— Problem details —
Search the material below for the string "Priorize" and extract each line that has it.

— Source data —
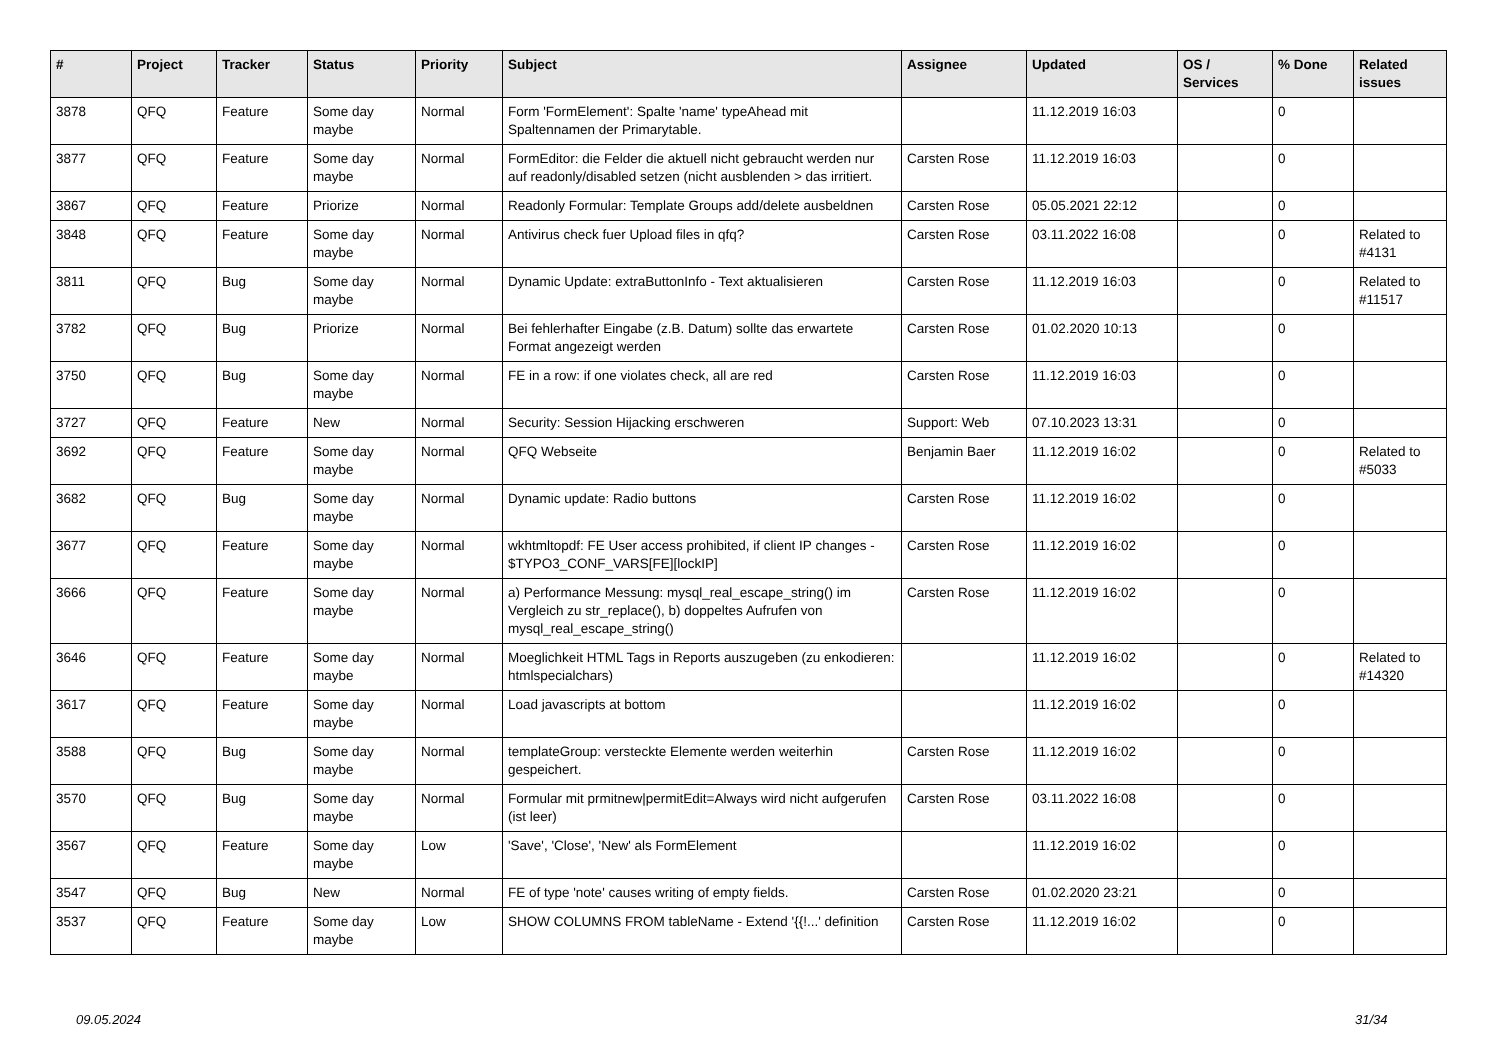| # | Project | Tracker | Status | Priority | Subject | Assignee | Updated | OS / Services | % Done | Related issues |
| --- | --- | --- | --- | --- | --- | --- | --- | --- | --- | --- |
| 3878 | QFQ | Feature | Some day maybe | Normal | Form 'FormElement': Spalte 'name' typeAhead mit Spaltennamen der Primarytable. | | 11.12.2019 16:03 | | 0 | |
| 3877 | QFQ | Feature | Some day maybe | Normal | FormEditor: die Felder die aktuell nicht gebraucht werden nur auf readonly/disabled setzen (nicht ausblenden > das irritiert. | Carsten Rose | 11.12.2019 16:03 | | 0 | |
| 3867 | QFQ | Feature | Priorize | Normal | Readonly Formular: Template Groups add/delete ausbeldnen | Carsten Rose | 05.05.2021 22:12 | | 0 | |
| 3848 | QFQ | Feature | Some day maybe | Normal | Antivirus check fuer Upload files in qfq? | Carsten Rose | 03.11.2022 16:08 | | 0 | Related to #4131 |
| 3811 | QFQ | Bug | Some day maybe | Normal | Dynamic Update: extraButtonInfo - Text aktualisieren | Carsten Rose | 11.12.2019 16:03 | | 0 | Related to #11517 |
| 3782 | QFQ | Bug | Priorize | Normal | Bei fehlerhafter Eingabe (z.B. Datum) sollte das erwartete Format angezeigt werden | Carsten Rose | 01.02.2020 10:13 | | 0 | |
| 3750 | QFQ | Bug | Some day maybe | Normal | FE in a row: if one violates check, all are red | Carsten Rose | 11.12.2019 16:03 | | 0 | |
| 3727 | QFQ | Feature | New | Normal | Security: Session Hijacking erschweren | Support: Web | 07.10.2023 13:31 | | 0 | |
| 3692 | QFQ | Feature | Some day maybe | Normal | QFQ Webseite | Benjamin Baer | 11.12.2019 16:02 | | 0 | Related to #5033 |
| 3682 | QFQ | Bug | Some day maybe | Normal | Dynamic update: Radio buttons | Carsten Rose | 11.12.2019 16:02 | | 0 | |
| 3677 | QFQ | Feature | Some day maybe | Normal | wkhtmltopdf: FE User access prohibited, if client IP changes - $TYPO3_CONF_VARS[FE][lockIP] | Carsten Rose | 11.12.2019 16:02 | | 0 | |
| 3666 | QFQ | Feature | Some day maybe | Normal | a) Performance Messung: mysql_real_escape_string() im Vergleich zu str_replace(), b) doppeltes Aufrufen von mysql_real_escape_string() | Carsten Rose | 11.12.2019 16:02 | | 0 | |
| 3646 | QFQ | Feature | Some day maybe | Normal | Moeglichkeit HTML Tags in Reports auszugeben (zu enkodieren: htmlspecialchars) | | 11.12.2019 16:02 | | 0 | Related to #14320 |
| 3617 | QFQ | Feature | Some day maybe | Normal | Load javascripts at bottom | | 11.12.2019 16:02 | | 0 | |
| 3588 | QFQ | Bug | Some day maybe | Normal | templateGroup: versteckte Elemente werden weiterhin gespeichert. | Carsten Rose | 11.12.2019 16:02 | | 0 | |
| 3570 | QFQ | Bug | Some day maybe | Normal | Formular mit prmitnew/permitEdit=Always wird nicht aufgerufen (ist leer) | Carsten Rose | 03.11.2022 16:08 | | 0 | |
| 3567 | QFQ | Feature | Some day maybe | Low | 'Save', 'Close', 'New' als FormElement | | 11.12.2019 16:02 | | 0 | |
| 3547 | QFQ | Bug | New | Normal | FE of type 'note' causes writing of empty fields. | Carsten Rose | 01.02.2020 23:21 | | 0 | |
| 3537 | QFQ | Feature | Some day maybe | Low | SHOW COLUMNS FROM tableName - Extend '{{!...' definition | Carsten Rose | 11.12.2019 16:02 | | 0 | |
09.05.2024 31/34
* * *
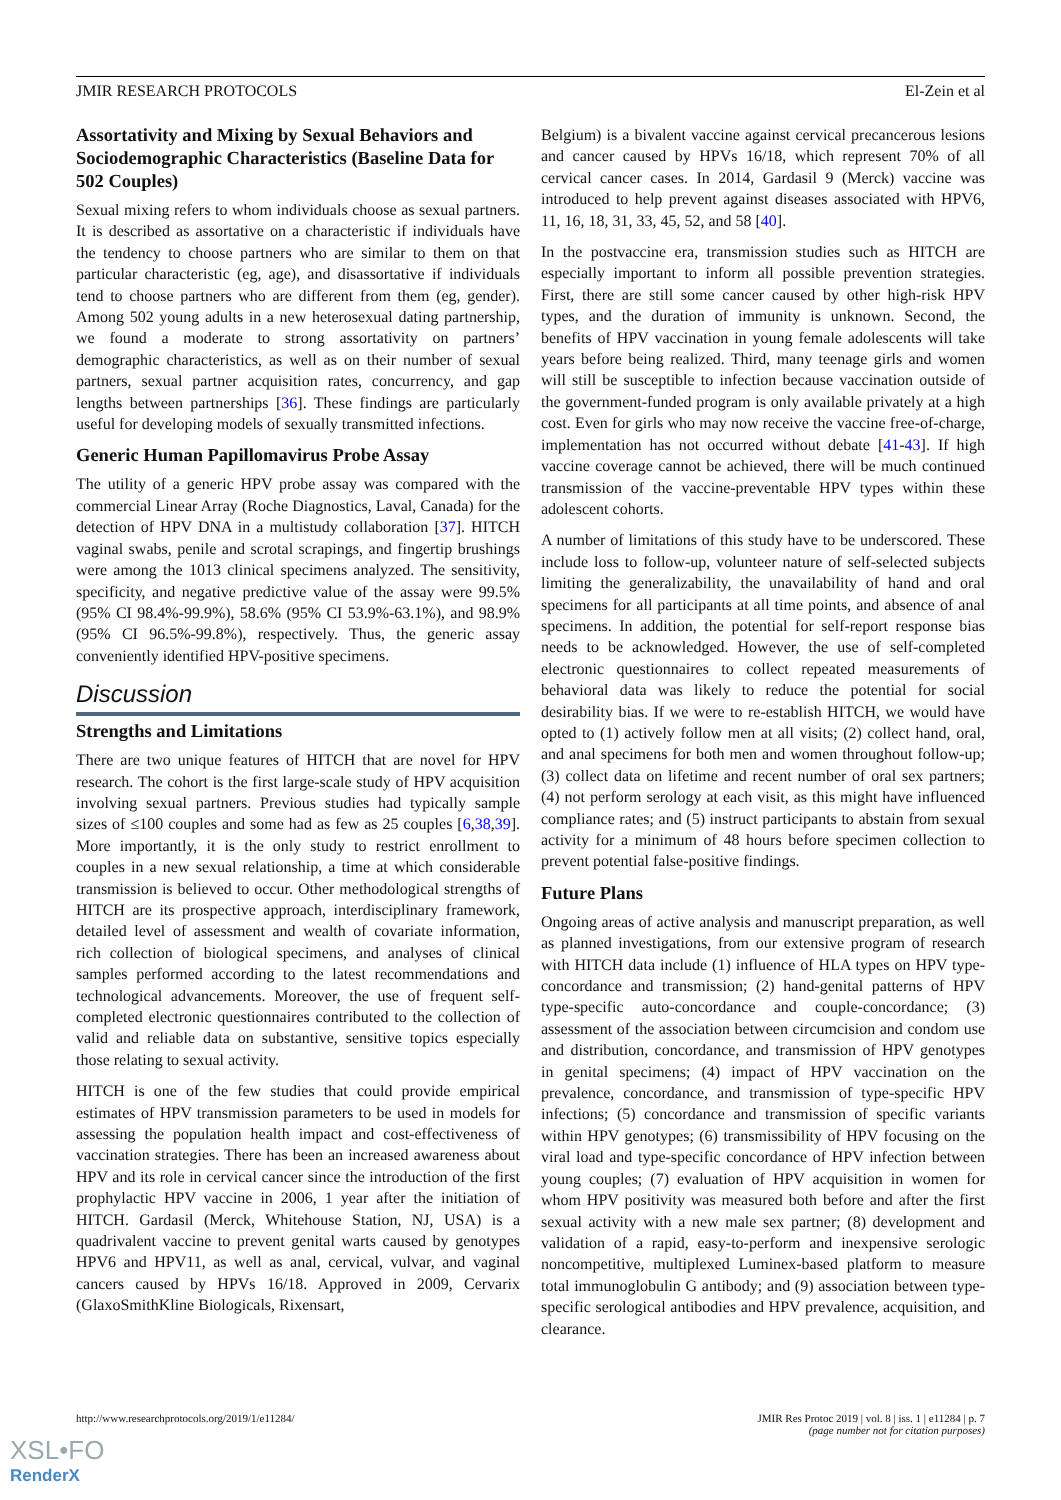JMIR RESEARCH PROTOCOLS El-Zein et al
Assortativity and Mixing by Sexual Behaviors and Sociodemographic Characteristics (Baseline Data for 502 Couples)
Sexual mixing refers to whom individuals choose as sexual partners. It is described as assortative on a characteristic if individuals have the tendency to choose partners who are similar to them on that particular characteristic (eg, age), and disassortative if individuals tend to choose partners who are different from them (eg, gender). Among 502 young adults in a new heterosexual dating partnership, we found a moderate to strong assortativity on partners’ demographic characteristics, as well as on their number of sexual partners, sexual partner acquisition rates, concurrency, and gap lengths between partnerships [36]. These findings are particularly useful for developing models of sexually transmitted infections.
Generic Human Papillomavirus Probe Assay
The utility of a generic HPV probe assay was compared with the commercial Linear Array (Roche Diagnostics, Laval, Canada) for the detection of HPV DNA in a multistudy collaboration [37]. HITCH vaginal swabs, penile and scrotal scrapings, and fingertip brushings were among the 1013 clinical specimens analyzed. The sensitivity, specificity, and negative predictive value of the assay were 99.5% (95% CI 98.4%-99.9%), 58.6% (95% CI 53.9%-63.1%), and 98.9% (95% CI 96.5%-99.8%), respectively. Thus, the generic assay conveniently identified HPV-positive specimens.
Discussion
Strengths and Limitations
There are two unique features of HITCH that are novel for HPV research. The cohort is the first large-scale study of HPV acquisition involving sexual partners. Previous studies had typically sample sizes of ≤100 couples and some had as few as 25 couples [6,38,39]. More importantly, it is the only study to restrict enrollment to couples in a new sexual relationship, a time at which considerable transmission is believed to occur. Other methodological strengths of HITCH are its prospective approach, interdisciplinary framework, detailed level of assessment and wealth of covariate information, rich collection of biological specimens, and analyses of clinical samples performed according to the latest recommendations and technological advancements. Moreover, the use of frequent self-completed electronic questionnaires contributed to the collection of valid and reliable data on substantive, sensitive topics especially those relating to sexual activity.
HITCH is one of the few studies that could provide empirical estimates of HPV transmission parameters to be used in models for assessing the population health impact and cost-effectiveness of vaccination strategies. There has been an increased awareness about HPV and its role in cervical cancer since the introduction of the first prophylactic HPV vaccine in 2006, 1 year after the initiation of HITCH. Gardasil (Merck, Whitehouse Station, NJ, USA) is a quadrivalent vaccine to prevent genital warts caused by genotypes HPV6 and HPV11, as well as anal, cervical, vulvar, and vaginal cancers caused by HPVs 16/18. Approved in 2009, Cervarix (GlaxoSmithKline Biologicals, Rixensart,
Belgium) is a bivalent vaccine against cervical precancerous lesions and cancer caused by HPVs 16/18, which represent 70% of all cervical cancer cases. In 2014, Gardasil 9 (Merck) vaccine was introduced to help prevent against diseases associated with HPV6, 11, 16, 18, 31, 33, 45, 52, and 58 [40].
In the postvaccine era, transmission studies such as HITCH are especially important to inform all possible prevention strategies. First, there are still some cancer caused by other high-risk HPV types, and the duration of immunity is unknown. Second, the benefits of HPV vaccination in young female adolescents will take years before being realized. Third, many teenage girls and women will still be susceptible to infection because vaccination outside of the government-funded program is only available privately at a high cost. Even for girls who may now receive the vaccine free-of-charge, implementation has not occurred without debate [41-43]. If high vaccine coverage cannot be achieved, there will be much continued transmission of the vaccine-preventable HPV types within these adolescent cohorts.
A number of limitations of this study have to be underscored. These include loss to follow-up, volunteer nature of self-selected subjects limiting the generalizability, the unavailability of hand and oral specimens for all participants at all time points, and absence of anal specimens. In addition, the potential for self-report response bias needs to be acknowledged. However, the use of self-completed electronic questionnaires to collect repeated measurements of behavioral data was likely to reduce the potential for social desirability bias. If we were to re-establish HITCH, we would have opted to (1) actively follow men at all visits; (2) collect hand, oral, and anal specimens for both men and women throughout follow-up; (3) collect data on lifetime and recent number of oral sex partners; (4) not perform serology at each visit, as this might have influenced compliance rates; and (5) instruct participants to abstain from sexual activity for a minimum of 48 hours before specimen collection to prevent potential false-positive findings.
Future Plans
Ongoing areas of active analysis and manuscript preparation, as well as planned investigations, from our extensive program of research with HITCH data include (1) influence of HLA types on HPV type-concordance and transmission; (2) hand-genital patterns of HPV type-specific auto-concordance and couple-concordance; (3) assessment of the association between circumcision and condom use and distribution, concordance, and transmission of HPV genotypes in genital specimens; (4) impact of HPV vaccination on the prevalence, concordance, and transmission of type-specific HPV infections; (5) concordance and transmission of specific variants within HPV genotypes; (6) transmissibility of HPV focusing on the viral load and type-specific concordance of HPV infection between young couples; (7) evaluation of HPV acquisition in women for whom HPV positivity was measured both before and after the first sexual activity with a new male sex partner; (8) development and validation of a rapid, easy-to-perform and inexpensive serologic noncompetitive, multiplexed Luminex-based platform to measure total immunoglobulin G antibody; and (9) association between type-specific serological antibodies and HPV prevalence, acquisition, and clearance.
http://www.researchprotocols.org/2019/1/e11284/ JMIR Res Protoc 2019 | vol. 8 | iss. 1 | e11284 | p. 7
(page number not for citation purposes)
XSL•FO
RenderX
--
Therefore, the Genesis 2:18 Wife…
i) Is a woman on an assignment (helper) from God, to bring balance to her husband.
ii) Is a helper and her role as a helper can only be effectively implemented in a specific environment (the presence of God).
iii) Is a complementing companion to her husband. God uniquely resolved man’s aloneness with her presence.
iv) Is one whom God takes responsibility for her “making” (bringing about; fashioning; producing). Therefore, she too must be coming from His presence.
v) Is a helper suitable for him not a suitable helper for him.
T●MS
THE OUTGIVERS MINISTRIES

— Exercise answer —
| 3867 | QFQ | Feature | Priorize | Normal | Readonly Formular: Template Groups add/delete ausbeldnen | Carsten Rose | 05.05.2021 22:12 | | 0 | |
| 3782 | QFQ | Bug | Priorize | Normal | Bei fehlerhafter Eingabe (z.B. Datum) sollte das erwartete Format angezeigt werden | Carsten Rose | 01.02.2020 10:13 | | 0 | |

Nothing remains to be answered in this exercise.